Лавиния | страница 4
— Тут нечего много ломать голову, — отвечал Генрих. — Разве не видишь, что сам ты во всем виноват? Лавиния вовсе не требовала свидания с тобой — я в этом уверен, и вот почему: когда я говорил ей о тебе, когда спрашивал, не бьется ли у нее сильнее сердце при встрече на дороге от Сен-Совёра в Баньер кавалькады всадников, в числе которых можешь быть ты, она отвечала мне рассеянно: «Да, может быть, сердце мое и забилось бы сильнее, если б я встретила его». И последнее слово этой ласковой фразы было затянуто самым поэтическим зевком. Да, да, Лионель, не кусай себе губ — она зевнула, так мило, так очаровательно, а у женщин это почти всегда значит самую верную холодность и самое решительное равнодушие. Вместо того, чтобы воспользоваться таким прекрасным расположением Лавинии, ты не мог отказаться в письме своем от унылой фразы. Верный всегдашней привычке отставленных любовников, хоть и очень доволен такой отставкой, ты пустился в элегию и принялся за плачевный тон — ты прикинулся оплакивающим невозможность видеть ее, вместо того, чтобы сказать ей прямо и откровенно, что ты чрезвычайно благодарен ей за это…
— Таких дерзостей я не позволю себе, да и мог ли я предвидеть, что она примет за чистую монету пустые слова, вынужденные приличием?
— О, я знаю Лавинию — это хитрость в ее роде…
— Хитрость и злость женщины! Но нет, — Лавиния всегда была самое доброе, самое кроткое создание. Я уверен, что свидание это столь же неприятно ей, как и мне. Послушай, любезный Генрих, спаси нас обоих от этой беды: возьми пакет, поезжай в Сен-Совёр, постарайся вразумить Лавинию, что мне нельзя…

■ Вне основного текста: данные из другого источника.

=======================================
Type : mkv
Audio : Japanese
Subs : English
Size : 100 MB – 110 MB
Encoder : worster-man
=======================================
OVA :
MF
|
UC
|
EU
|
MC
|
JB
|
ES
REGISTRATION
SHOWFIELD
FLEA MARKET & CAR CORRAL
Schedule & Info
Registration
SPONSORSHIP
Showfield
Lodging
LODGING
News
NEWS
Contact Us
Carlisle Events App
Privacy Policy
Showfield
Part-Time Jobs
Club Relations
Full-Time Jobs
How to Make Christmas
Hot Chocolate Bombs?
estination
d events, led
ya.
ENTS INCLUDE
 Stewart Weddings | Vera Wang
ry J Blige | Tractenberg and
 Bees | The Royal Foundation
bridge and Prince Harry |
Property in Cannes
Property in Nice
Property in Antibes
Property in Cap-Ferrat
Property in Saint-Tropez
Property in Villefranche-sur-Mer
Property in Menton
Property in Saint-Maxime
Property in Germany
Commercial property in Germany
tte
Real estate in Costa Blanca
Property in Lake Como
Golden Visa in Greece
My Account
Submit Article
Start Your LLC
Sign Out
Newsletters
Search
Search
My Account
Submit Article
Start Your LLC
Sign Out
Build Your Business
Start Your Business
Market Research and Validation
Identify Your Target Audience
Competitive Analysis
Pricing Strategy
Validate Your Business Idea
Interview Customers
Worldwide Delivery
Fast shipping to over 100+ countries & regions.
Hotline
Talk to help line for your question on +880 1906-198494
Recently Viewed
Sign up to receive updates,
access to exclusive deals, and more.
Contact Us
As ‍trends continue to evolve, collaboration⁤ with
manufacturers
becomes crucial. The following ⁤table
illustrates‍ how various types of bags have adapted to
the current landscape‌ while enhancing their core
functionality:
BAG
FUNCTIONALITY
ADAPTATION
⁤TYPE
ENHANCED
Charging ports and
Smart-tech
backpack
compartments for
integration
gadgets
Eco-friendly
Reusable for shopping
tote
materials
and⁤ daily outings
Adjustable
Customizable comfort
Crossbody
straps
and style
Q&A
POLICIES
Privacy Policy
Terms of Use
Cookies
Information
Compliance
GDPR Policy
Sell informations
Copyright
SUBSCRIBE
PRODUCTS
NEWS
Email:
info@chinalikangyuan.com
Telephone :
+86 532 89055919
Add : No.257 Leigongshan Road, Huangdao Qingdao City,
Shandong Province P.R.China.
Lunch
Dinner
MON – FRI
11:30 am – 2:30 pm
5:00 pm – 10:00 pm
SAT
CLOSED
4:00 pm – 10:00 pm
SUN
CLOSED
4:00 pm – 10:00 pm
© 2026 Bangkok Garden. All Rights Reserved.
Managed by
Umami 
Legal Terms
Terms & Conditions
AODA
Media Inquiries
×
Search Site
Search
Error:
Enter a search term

— Оставлять мисс Эллис накануне свадьбы — не так ли? Прекрасная отговорка для соперницы! Нет, Лионель, это невозможно — ты сделал глупость и должен кончить. Если ты имел неосторожность десять лет сберегать портреты и письма оставленной тобою женщины, если ты сказал об этом такому болтуну, как я, и не мог воздержаться от нелепости прикидываться страстным в письме, которое должно было выражать только учтивость и хладнокровие, надобно тебе, волей или неволей, подвергнуться всем последствиям таких дурачеств. До тех пор, пока письма Лавинии в твоих руках, ты ни в чем не можешь отказать ей, и какое бы средство ни избрала она к получению их обратно, ты должен ей покориться… Делать нечего, Лионель: вели седлать своего Пегаса и отправимся — я еду с тобой. Во всем этом я также немного виноват, и ты видишь, шучу ли я, когда надобно поправить ошибку. Едем.